> TASK ITEM
Pick out each line below containing "dias".

* * * * * * * * *

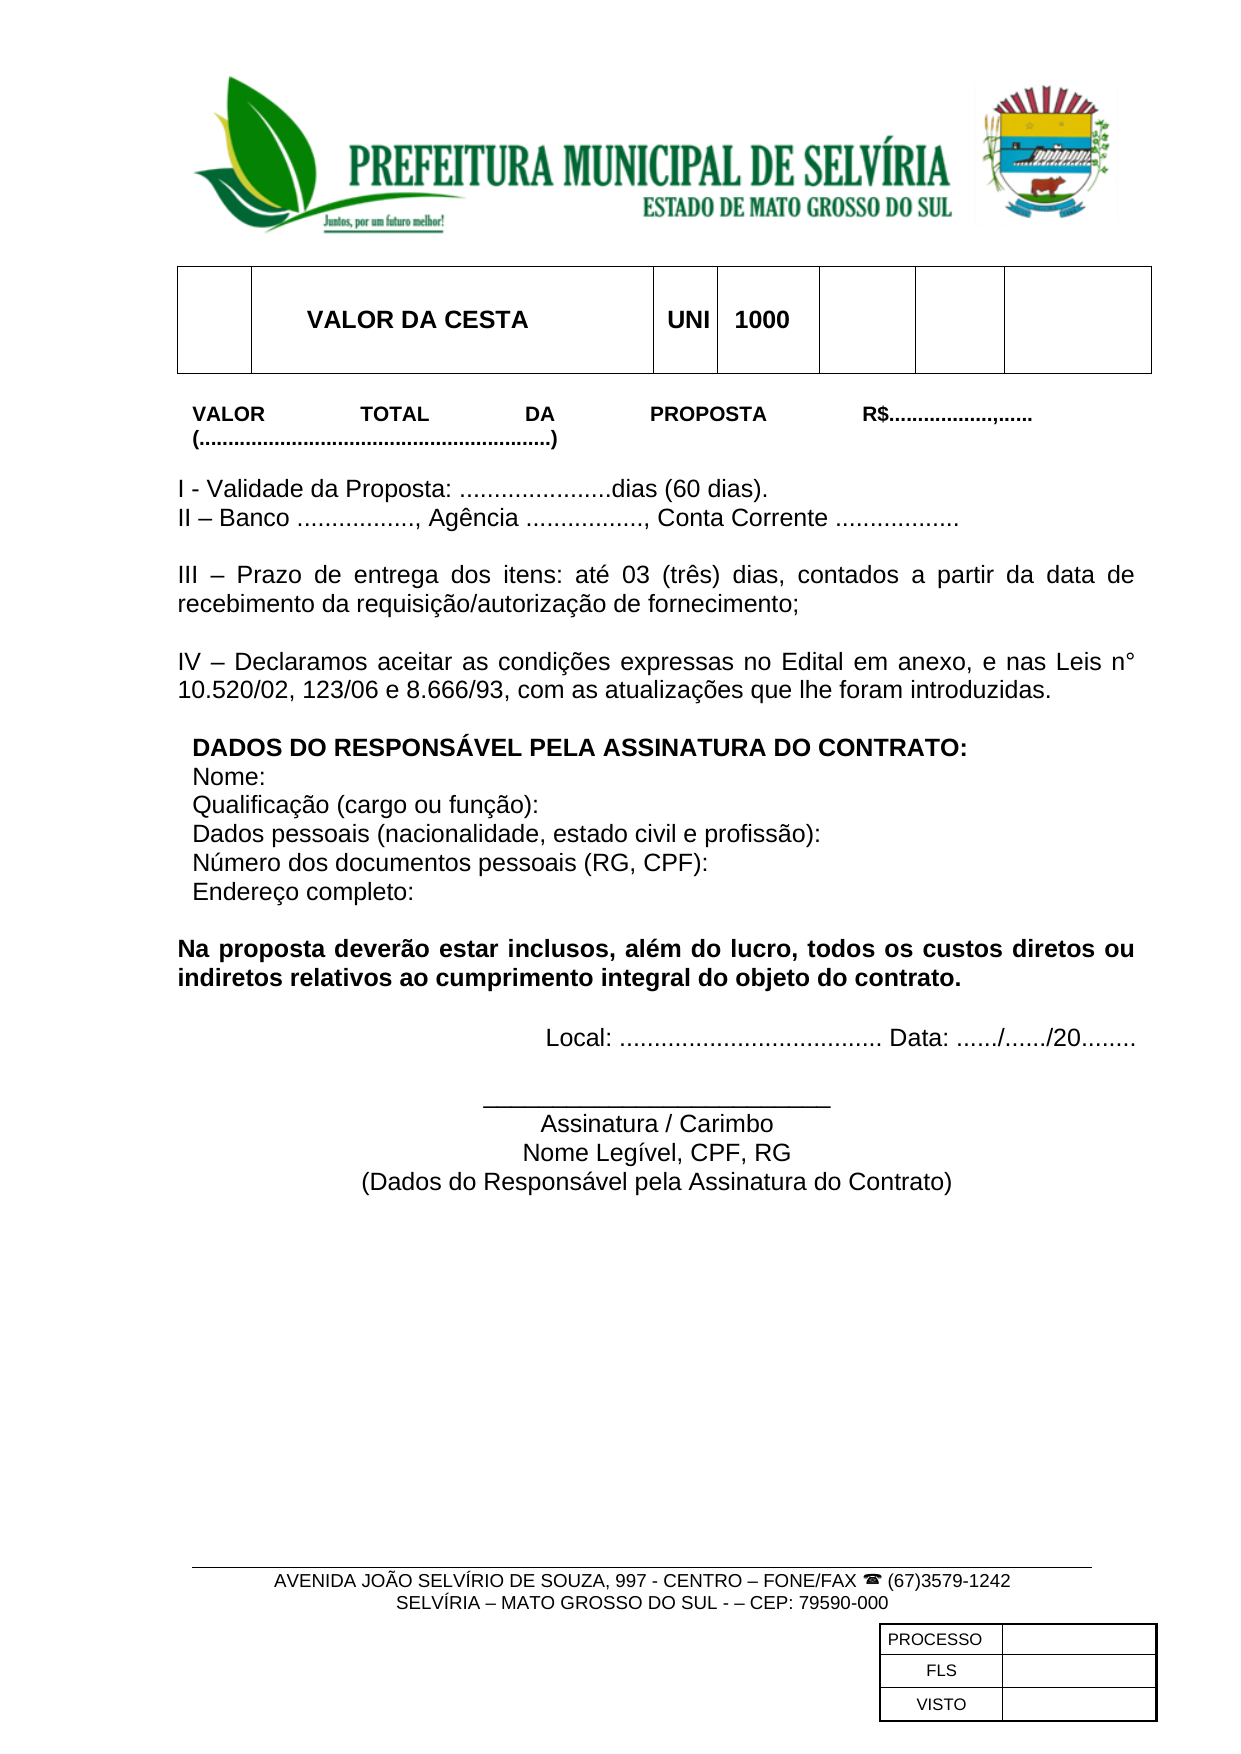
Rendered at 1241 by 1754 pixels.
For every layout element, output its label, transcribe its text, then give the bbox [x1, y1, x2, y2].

text II – Banco ................., Agência ................., Conta Corrente .................. [177, 503, 1137, 532]
text III – Prazo de entrega dos itens: até 03 (três) dias, contados a partir da data de recebimento da requisição/autorização de fornecimento; [177, 560, 1137, 618]
text Nome: [192, 762, 1162, 790]
text _________________________ [177, 1080, 1137, 1109]
text Endereço completo: [192, 877, 1162, 905]
table_cell [916, 267, 1004, 372]
text DADOS DO RESPONSÁVEL PELA ASSINATURA DO CONTRATO: [192, 733, 1162, 762]
text Na proposta deverão estar inclusos, além do lucro, todos os custos diretos ou indiretos relativos ao cumprimento integral do objeto do contrato. [177, 934, 1137, 992]
table_cell [820, 267, 915, 372]
text Qualificação (cargo ou função): [192, 790, 1162, 819]
table_cell 1000 [718, 267, 819, 372]
table_cell [1005, 267, 1151, 372]
table_cell UNI [654, 267, 717, 372]
text Número dos documentos pessoais (RG, CPF): [192, 848, 1162, 877]
text Local: ...................................... Data: ....../....../20........ [177, 1023, 1137, 1052]
table_cell VALOR DA CESTA [252, 267, 653, 372]
text (Dados do Responsável pela Assinatura do Contrato) [177, 1167, 1137, 1195]
text Assinatura / Carimbo [177, 1109, 1137, 1138]
text Nome Legível, CPF, RG [177, 1138, 1137, 1167]
text IV – Declaramos aceitar as condições expressas no Edital em anexo, e nas Leis n° 10.520/02, 123/06 e 8.666/93, com as atualizações que lhe foram introduzidas. [177, 647, 1137, 704]
picture [192, 75, 1136, 257]
text I - Validade da Proposta: ......................dias (60 dias). [177, 474, 1137, 503]
text VALOR TOTAL DA PROPOSTA R$..................,......(.............................................................) [192, 402, 1033, 450]
text Dados pessoais (nacionalidade, estado civil e profissão): [192, 819, 1162, 848]
table_cell [178, 267, 251, 372]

* * * * * * * * *

> SOLUTION FOR THIS EXERCISE
text III – Prazo de entrega dos itens: até 03 (três) dias, contados a partir da data de recebimento da requisição/autorização de fornecimento; [177, 560, 1137, 618]
text I - Validade da Proposta: ......................dias (60 dias). [177, 474, 1137, 503]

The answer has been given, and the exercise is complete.